[WORK TO BE COMPLETED] Go through the lines below. Copy those with "input".

[RECORDS FOR THIS EXERCISE]
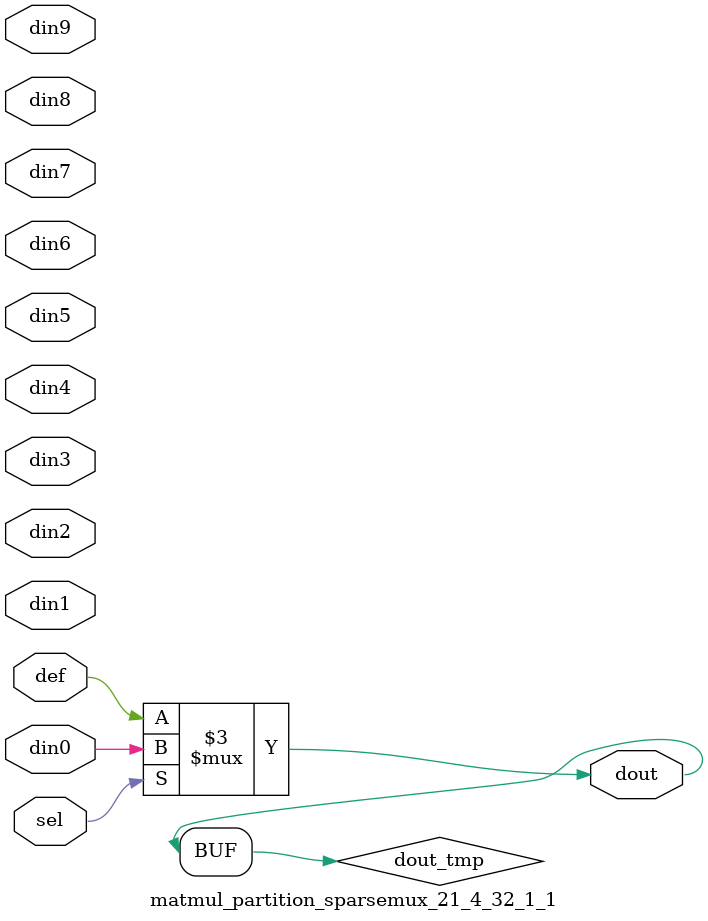
<source format=v>
`timescale 1ns / 1ps

module matmul_partition_sparsemux_21_4_32_1_1 (din0,din1,din2,din3,din4,din5,din6,din7,din8,din9,def,sel,dout);

parameter din0_WIDTH = 1;

parameter din1_WIDTH = 1;

parameter din2_WIDTH = 1;

parameter din3_WIDTH = 1;

parameter din4_WIDTH = 1;

parameter din5_WIDTH = 1;

parameter din6_WIDTH = 1;

parameter din7_WIDTH = 1;

parameter din8_WIDTH = 1;

parameter din9_WIDTH = 1;

parameter def_WIDTH = 1;
parameter sel_WIDTH = 1;
parameter dout_WIDTH = 1;

parameter [sel_WIDTH-1:0] CASE0 = 1;

parameter [sel_WIDTH-1:0] CASE1 = 1;

parameter [sel_WIDTH-1:0] CASE2 = 1;

parameter [sel_WIDTH-1:0] CASE3 = 1;

parameter [sel_WIDTH-1:0] CASE4 = 1;

parameter [sel_WIDTH-1:0] CASE5 = 1;

parameter [sel_WIDTH-1:0] CASE6 = 1;

parameter [sel_WIDTH-1:0] CASE7 = 1;

parameter [sel_WIDTH-1:0] CASE8 = 1;

parameter [sel_WIDTH-1:0] CASE9 = 1;

parameter ID = 1;
parameter NUM_STAGE = 1;



input [din0_WIDTH-1:0] din0;

input [din1_WIDTH-1:0] din1;

input [din2_WIDTH-1:0] din2;

input [din3_WIDTH-1:0] din3;

input [din4_WIDTH-1:0] din4;

input [din5_WIDTH-1:0] din5;

input [din6_WIDTH-1:0] din6;

input [din7_WIDTH-1:0] din7;

input [din8_WIDTH-1:0] din8;

input [din9_WIDTH-1:0] din9;

input [def_WIDTH-1:0] def;
input [sel_WIDTH-1:0] sel;

output [dout_WIDTH-1:0] dout;



reg [dout_WIDTH-1:0] dout_tmp;


always @ (*) begin
(* parallel_case *) case (sel)
    
    CASE0 : dout_tmp = din0;
    
    CASE1 : dout_tmp = din1;
    
    CASE2 : dout_tmp = din2;
    
    CASE3 : dout_tmp = din3;
    
    CASE4 : dout_tmp = din4;
    
    CASE5 : dout_tmp = din5;
    
    CASE6 : dout_tmp = din6;
    
    CASE7 : dout_tmp = din7;
    
    CASE8 : dout_tmp = din8;
    
    CASE9 : dout_tmp = din9;
    
    default : dout_tmp = def;
endcase
end


assign dout = dout_tmp;



endmodule

</source>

[EXERCISE OUTPUT]
input [din0_WIDTH-1:0] din0;
input [din1_WIDTH-1:0] din1;
input [din2_WIDTH-1:0] din2;
input [din3_WIDTH-1:0] din3;
input [din4_WIDTH-1:0] din4;
input [din5_WIDTH-1:0] din5;
input [din6_WIDTH-1:0] din6;
input [din7_WIDTH-1:0] din7;
input [din8_WIDTH-1:0] din8;
input [din9_WIDTH-1:0] din9;
input [def_WIDTH-1:0] def;
input [sel_WIDTH-1:0] sel;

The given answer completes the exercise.